During his re-election campaign for Congress, Jim Costa (D-Fresno) said he has not supported Nancy Pelosi for speaker in the past and he wouldn’t this time either.

“As you run for Speaker … we write to strongly encourage you to embrace substantive changes.” — A Problem Solvers Caucus letter to Rep. Nancy Pelosi signed by Rep. Jim Costa

However, a Nov. 13 letter signed by Costa and eight other Democratic members of the bipartisan Problem Solvers Caucus, asks that she change her ways. They said they would withhold a vote for Pelosi — unless she agrees.

The obvious implication is that if Pelosi agrees to listen to the concerns of moderate Democrats, they would support her.

“As you run for Speaker … we write to strongly encourage you to embrace substantive changes,” the nine members wrote about reforms.

The letter stated that Washington gridlock was one of the top complaints from constituents.

“We believe so strongly in these principles that many of us, this summer, publicly committed only to vote for a candidate for Speaker who embraces the spirit, direction, and specific language of these proposals,” the letter states.

According to the Washington Post, those reforms include “making it easier to get amendment votes to ending the ability of a single disgruntled lawmaker to force a vote on ousting a sitting speaker.”

Additionally, another group of 16 Democrats sent their colleagues a letter Monday (Nov. 19), calling for a leadership change.

Costa did not sign that letter.

The only congressman who signed both is Kurt Schrader (D-Ore.).
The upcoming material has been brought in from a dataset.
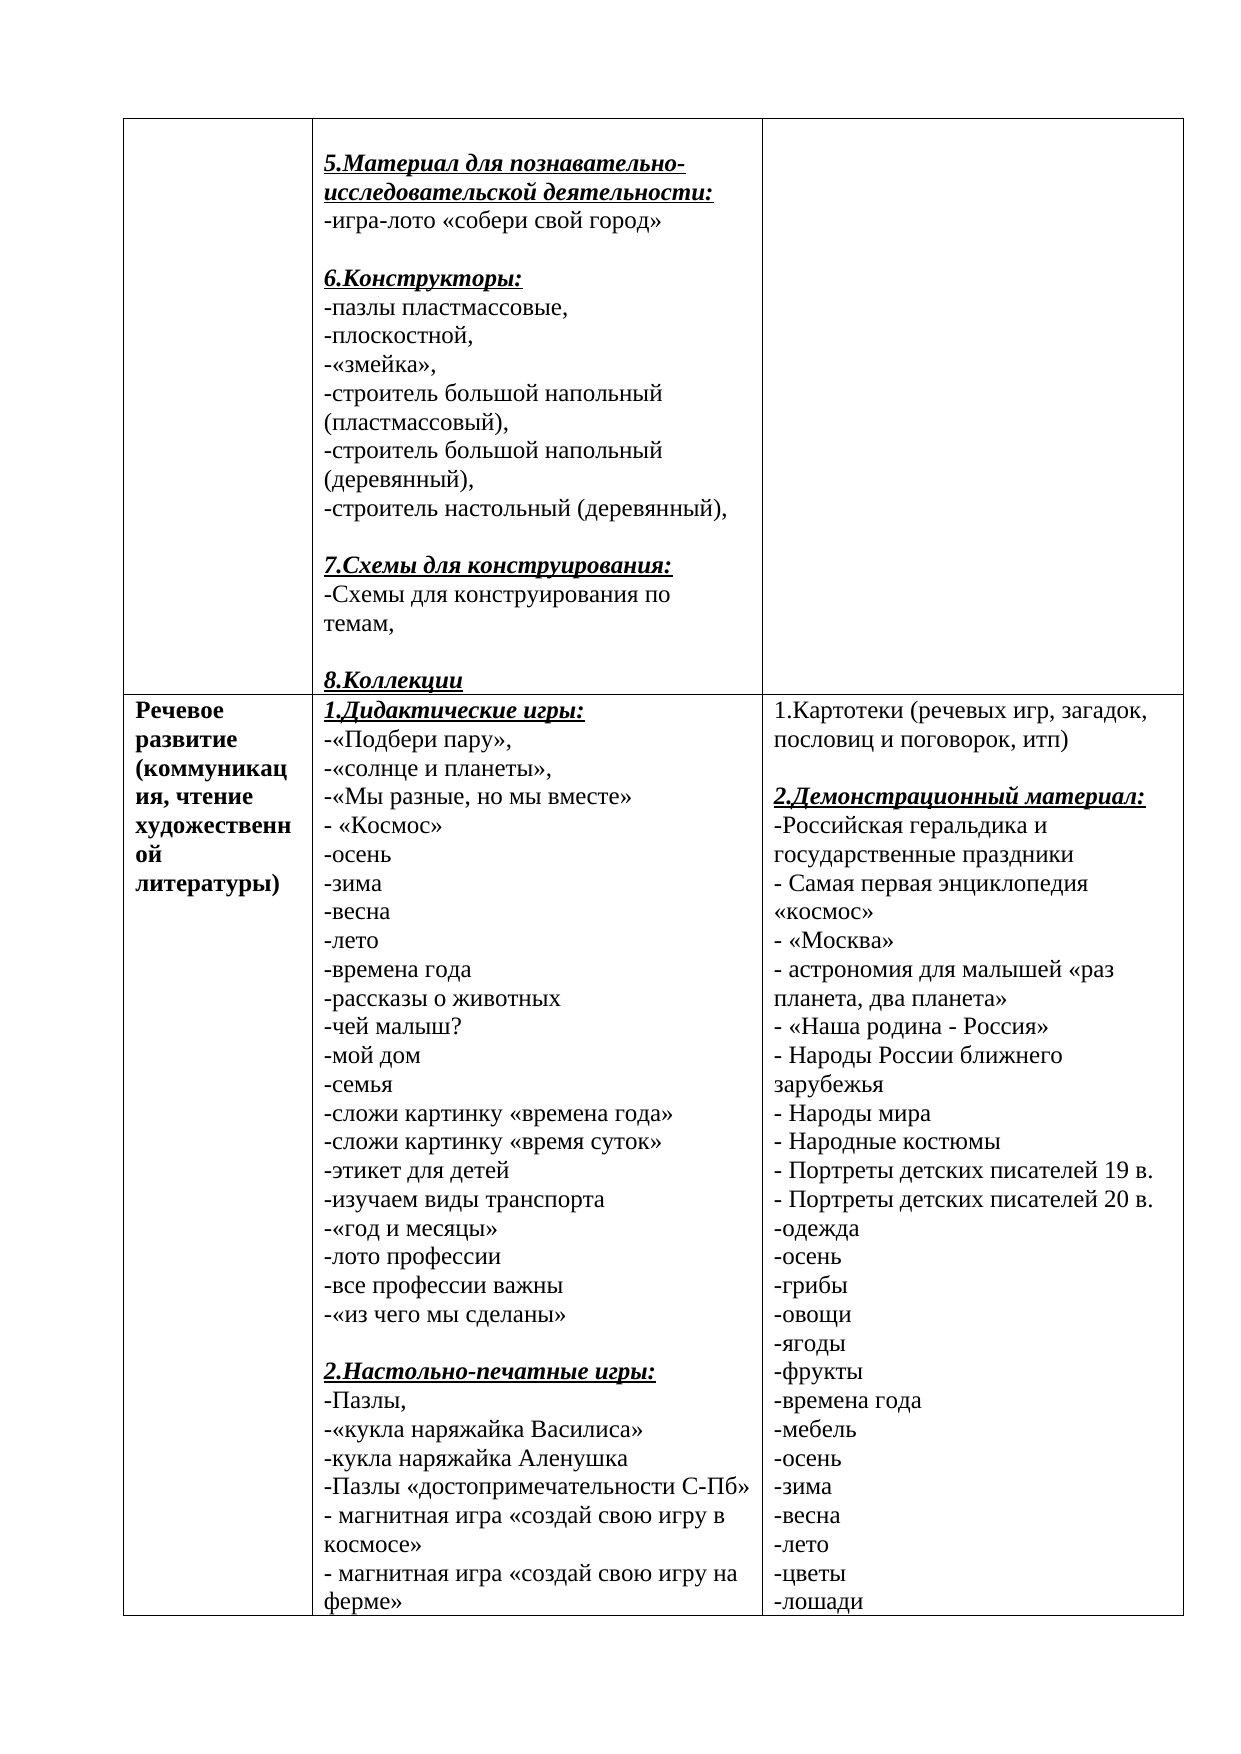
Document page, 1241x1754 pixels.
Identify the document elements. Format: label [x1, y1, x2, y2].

Costa was not available for a comment for this story because of holiday travel, his office said.

The Speakership

The Speaker of the House is decided by a majority vote by all members on the first day of the session. Therefore, 218 votes are needed. Each party will nominate a member for the full vote.

If a candidate does not have the 218 votes needed, he or she would need crossover votes from the other party to win the powerful post. In Pelosi’s case, it’s virtually certain that she won’t get a single GOP vote.

Jim costa portrait

“I think it’s time to change the leadership and I have indicated that in 2010 when I voted against her, in 2012 when I voted against her, and in 2014.” — Rep. Jim Costa on the 2018 campaign trail

Some estimates show the Democrats ending up with 233 seats (some races are still too close to call). If that is the case, Pelosi can lose only 15 votes and still achieve a majority vote and stave off the threatened insurrection.

For a sizeable number of Democrats who, like Costa, promised on the campaign trail to oppose Pelosi and demand new leadership, it will be a highly public moment of truth.

But, in reality, the Democrats won’t nominate a candidate until they know for sure the candidate has the 218. The party will hold a private internal vote, scheduled for after the Thanksgiving break.

The Republicans already selected Kevin McCarthy (R-Bakersfield) as their leader.

A Democratic alternative to Pelosi for speaker has yet to emerge. One possibility, Marcia Fudge (D-Ohio) has now pledged her support for Pelosi, The Hill reports.

Costa and Pelosi? Well, It’s Complicated

Costa, as recently as October, told GV Wire he wants change at the top.

“I think it’s time to change the leadership and I have indicated that in 2010 when I voted against her, in 2012 when I voted against her, and in 2014,” Costa said.

In the past, while Costa may have voted against Pelosi in the Democratic caucus, he voted for Pelosi as speaker on the House floor in 2005, 2007, 2009, 2013, 2017

In 2011, Costa cast a vote for a close ally, then Congressman Dennis Cardoza of Merced, for speaker. Cardoza did the same for Costa.

Costa did not vote for speaker in 2015.